- What needs to be done: Although the entries contain pictures, repeat only their words, exactly as written.

- Collected data:

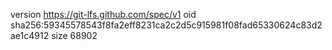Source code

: version https://git-lfs.github.com/spec/v1
oid sha256:59345578543f8fa2eff8231ca2c2d5c915981f08fad65330624c83d2ae1c4912
size 68902

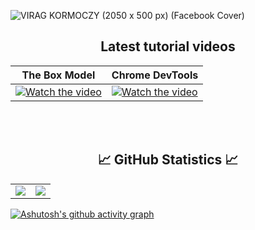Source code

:![VIRAG KORMOCZY (2050 x 500 px) (Facebook Cover)](https://github.com/virag-ky/virag-ky/assets/79658534/4d2f1dca-8643-4394-bcbd-d5da29cf2a96)

<h2 align="center">Latest tutorial videos</h2>

| The Box Model | Chrome DevTools |
 |---|---|
[![Watch the video](https://img.youtube.com/vi/kT6Hr9ce74s/hqdefault.jpg)](https://www.youtube.com/embed/kT6Hr9ce74s) | [![Watch the video](https://img.youtube.com/vi/Jt4AW8DgPR4/hqdefault.jpg)](https://www.youtube.com/embed/Jt4AW8DgPR4) | 
 
<br>
<br>
<h2 align="center">
 📈 GitHub Statistics 📈
</h2>
<div><table><tr><td width="50%"><img src="https://github-readme-stats.vercel.app/api?username=virag-ky&show_icons=true&include_all_commits=true&hide_border=true&title_color=9BE8E9&icon_color=9BE8E9&text_color=F3A7FF&bg_color=150034"></td><td width="50%"><img src="https://github-readme-streak-stats.herokuapp.com?user=virag-ky&hide_border=true&ring=8c52ff&sideNums=F3A7FF&stroke=fff&background=150034&sideLabels=9BE8E9&dates=8c52ff&fire=9BE8E9&currStreakLabel=9BE8E9&currStreakNum=F3A7FF&date_format=M%20j%5B%2C%20Y%5D"></td></tr></table></div>


[![Ashutosh's github activity graph](https://github-readme-activity-graph.vercel.app/graph?username=virag-ky&bg_color=150034&color=9BE8E9&line=8c52ff&point=F3A7FF&area=true&hide_border=true)](https://github.com/ashutosh00710/github-readme-activity-graph)

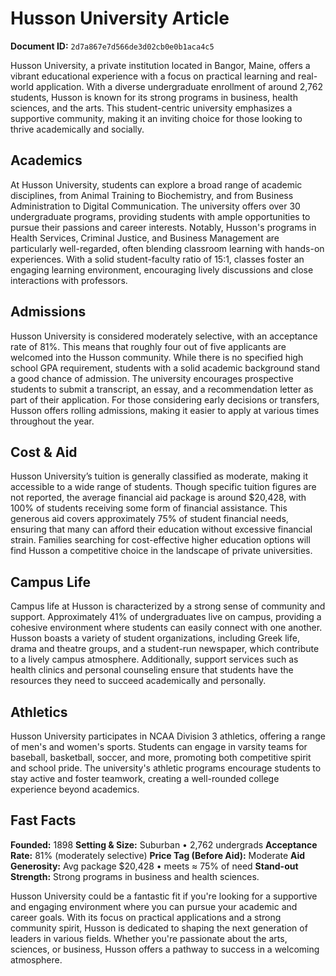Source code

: # Husson University Article

**Document ID:** `2d7a867e7d566de3d02cb0e0b1aca4c5`

Husson University, a private institution located in Bangor, Maine, offers a vibrant educational experience with a focus on practical learning and real-world application. With a diverse undergraduate enrollment of around 2,762 students, Husson is known for its strong programs in business, health sciences, and the arts. This student-centric university emphasizes a supportive community, making it an inviting choice for those looking to thrive academically and socially.

## Academics
At Husson University, students can explore a broad range of academic disciplines, from Animal Training to Biochemistry, and from Business Administration to Digital Communication. The university offers over 30 undergraduate programs, providing students with ample opportunities to pursue their passions and career interests. Notably, Husson's programs in Health Services, Criminal Justice, and Business Management are particularly well-regarded, often blending classroom learning with hands-on experiences. With a solid student-faculty ratio of 15:1, classes foster an engaging learning environment, encouraging lively discussions and close interactions with professors.

## Admissions
Husson University is considered moderately selective, with an acceptance rate of 81%. This means that roughly four out of five applicants are welcomed into the Husson community. While there is no specified high school GPA requirement, students with a solid academic background stand a good chance of admission. The university encourages prospective students to submit a transcript, an essay, and a recommendation letter as part of their application. For those considering early decisions or transfers, Husson offers rolling admissions, making it easier to apply at various times throughout the year.

## Cost & Aid
Husson University’s tuition is generally classified as moderate, making it accessible to a wide range of students. Though specific tuition figures are not reported, the average financial aid package is around $20,428, with 100% of students receiving some form of financial assistance. This generous aid covers approximately 75% of student financial needs, ensuring that many can afford their education without excessive financial strain. Families searching for cost-effective higher education options will find Husson a competitive choice in the landscape of private universities.

## Campus Life
Campus life at Husson is characterized by a strong sense of community and support. Approximately 41% of undergraduates live on campus, providing a cohesive environment where students can easily connect with one another. Husson boasts a variety of student organizations, including Greek life, drama and theatre groups, and a student-run newspaper, which contribute to a lively campus atmosphere. Additionally, support services such as health clinics and personal counseling ensure that students have the resources they need to succeed academically and personally.

## Athletics
Husson University participates in NCAA Division 3 athletics, offering a range of men's and women's sports. Students can engage in varsity teams for baseball, basketball, soccer, and more, promoting both competitive spirit and school pride. The university's athletic programs encourage students to stay active and foster teamwork, creating a well-rounded college experience beyond academics.

## Fast Facts
**Founded:** 1898
**Setting & Size:** Suburban • 2,762 undergrads
**Acceptance Rate:** 81% (moderately selective)
**Price Tag (Before Aid):** Moderate
**Aid Generosity:** Avg package $20,428 • meets ≈ 75% of need
**Stand-out Strength:** Strong programs in business and health sciences.

Husson University could be a fantastic fit if you're looking for a supportive and engaging environment where you can pursue your academic and career goals. With its focus on practical applications and a strong community spirit, Husson is dedicated to shaping the next generation of leaders in various fields. Whether you're passionate about the arts, sciences, or business, Husson offers a pathway to success in a welcoming atmosphere.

- Written response:
Source code

: version https://git-lfs.github.com/spec/v1
oid sha256:59345578543f8fa2eff8231ca2c2d5c915981f08fad65330624c83d2ae1c4912
size 68902

Source code

:![VIRAG KORMOCZY (2050 x 500 px) (Facebook Cover)](https://github.com/virag-ky/virag-ky/assets/79658534/4d2f1dca-8643-4394-bcbd-d5da29cf2a96)

<h2 align="center">Latest tutorial videos</h2>

| The Box Model | Chrome DevTools |
 |---|---|
[![Watch the video](https://img.youtube.com/vi/kT6Hr9ce74s/hqdefault.jpg)](https://www.youtube.com/embed/kT6Hr9ce74s) | [![Watch the video](https://img.youtube.com/vi/Jt4AW8DgPR4/hqdefault.jpg)](https://www.youtube.com/embed/Jt4AW8DgPR4) | 
 
<br>
<br>
<h2 align="center">
 📈 GitHub Statistics 📈
</h2>
<div><table><tr><td width="50%"><img src="https://github-readme-stats.vercel.app/api?username=virag-ky&show_icons=true&include_all_commits=true&hide_border=true&title_color=9BE8E9&icon_color=9BE8E9&text_color=F3A7FF&bg_color=150034"></td><td width="50%"><img src="https://github-readme-streak-stats.herokuapp.com?user=virag-ky&hide_border=true&ring=8c52ff&sideNums=F3A7FF&stroke=fff&background=150034&sideLabels=9BE8E9&dates=8c52ff&fire=9BE8E9&currStreakLabel=9BE8E9&currStreakNum=F3A7FF&date_format=M%20j%5B%2C%20Y%5D"></td></tr></table></div>


[![Ashutosh's github activity graph](https://github-readme-activity-graph.vercel.app/graph?username=virag-ky&bg_color=150034&color=9BE8E9&line=8c52ff&point=F3A7FF&area=true&hide_border=true)](https://github.com/ashutosh00710/github-readme-activity-graph)

Source code

: # Husson University Article

**Document ID:** `2d7a867e7d566de3d02cb0e0b1aca4c5`

Husson University, a private institution located in Bangor, Maine, offers a vibrant educational experience with a focus on practical learning and real-world application. With a diverse undergraduate enrollment of around 2,762 students, Husson is known for its strong programs in business, health sciences, and the arts. This student-centric university emphasizes a supportive community, making it an inviting choice for those looking to thrive academically and socially.

## Academics
At Husson University, students can explore a broad range of academic disciplines, from Animal Training to Biochemistry, and from Business Administration to Digital Communication. The university offers over 30 undergraduate programs, providing students with ample opportunities to pursue their passions and career interests. Notably, Husson's programs in Health Services, Criminal Justice, and Business Management are particularly well-regarded, often blending classroom learning with hands-on experiences. With a solid student-faculty ratio of 15:1, classes foster an engaging learning environment, encouraging lively discussions and close interactions with professors.

## Admissions
Husson University is considered moderately selective, with an acceptance rate of 81%. This means that roughly four out of five applicants are welcomed into the Husson community. While there is no specified high school GPA requirement, students with a solid academic background stand a good chance of admission. The university encourages prospective students to submit a transcript, an essay, and a recommendation letter as part of their application. For those considering early decisions or transfers, Husson offers rolling admissions, making it easier to apply at various times throughout the year.

## Cost & Aid
Husson University’s tuition is generally classified as moderate, making it accessible to a wide range of students. Though specific tuition figures are not reported, the average financial aid package is around $20,428, with 100% of students receiving some form of financial assistance. This generous aid covers approximately 75% of student financial needs, ensuring that many can afford their education without excessive financial strain. Families searching for cost-effective higher education options will find Husson a competitive choice in the landscape of private universities.

## Campus Life
Campus life at Husson is characterized by a strong sense of community and support. Approximately 41% of undergraduates live on campus, providing a cohesive environment where students can easily connect with one another. Husson boasts a variety of student organizations, including Greek life, drama and theatre groups, and a student-run newspaper, which contribute to a lively campus atmosphere. Additionally, support services such as health clinics and personal counseling ensure that students have the resources they need to succeed academically and personally.

## Athletics
Husson University participates in NCAA Division 3 athletics, offering a range of men's and women's sports. Students can engage in varsity teams for baseball, basketball, soccer, and more, promoting both competitive spirit and school pride. The university's athletic programs encourage students to stay active and foster teamwork, creating a well-rounded college experience beyond academics.

## Fast Facts
**Founded:** 1898
**Setting & Size:** Suburban • 2,762 undergrads
**Acceptance Rate:** 81% (moderately selective)
**Price Tag (Before Aid):** Moderate
**Aid Generosity:** Avg package $20,428 • meets ≈ 75% of need
**Stand-out Strength:** Strong programs in business and health sciences.

Husson University could be a fantastic fit if you're looking for a supportive and engaging environment where you can pursue your academic and career goals. With its focus on practical applications and a strong community spirit, Husson is dedicated to shaping the next generation of leaders in various fields. Whether you're passionate about the arts, sciences, or business, Husson offers a pathway to success in a welcoming atmosphere.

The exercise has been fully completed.